# Input material
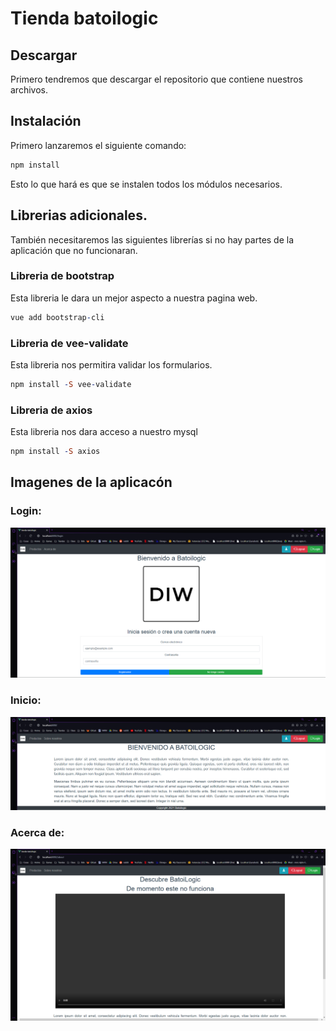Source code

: # Tienda batoilogic

## Descargar
Primero tendremos que descargar el repositorio que contiene nuestros archivos.

## Instalación
Primero lanzaremos el siguiente comando: 
```prolog
npm install
```
Esto lo que hará es que se instalen todos los módulos necesarios.

## Librerias adicionales.
También necesitaremos las siguientes librerías si no hay partes de la aplicación que no funcionaran. 

### Libreria de bootstrap
Esta libreria le dara un mejor aspecto a nuestra pagina web.
```prolog
vue add bootstrap-cli
```

### Libreria de vee-validate
Esta libreria nos permitira validar los formularios.
```prolog
npm install -S vee-validate
```

### Libreria de axios
Esta libreria nos dara acceso a nuestro mysql
```prolog
npm install -S axios
```

## Imagenes de la aplicacón
### Login:
![About us](https://github.com/leshrike/tienda-batoilogic/blob/master/BatoiLogic-Login.png)
### Inicio:
![About us](https://github.com/leshrike/tienda-batoilogic/blob/master/BatoiLogic-Inicio.png)
### Acerca de:
![About us](https://github.com/leshrike/tienda-batoilogic/blob/master/BatoiLogic-AboutUs.png)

# What to produce
Lines holding the word "Inicio" are the answer; copy every one from the records above.

# Solved exercise
### Inicio:
![About us](https://github.com/leshrike/tienda-batoilogic/blob/master/BatoiLogic-Inicio.png)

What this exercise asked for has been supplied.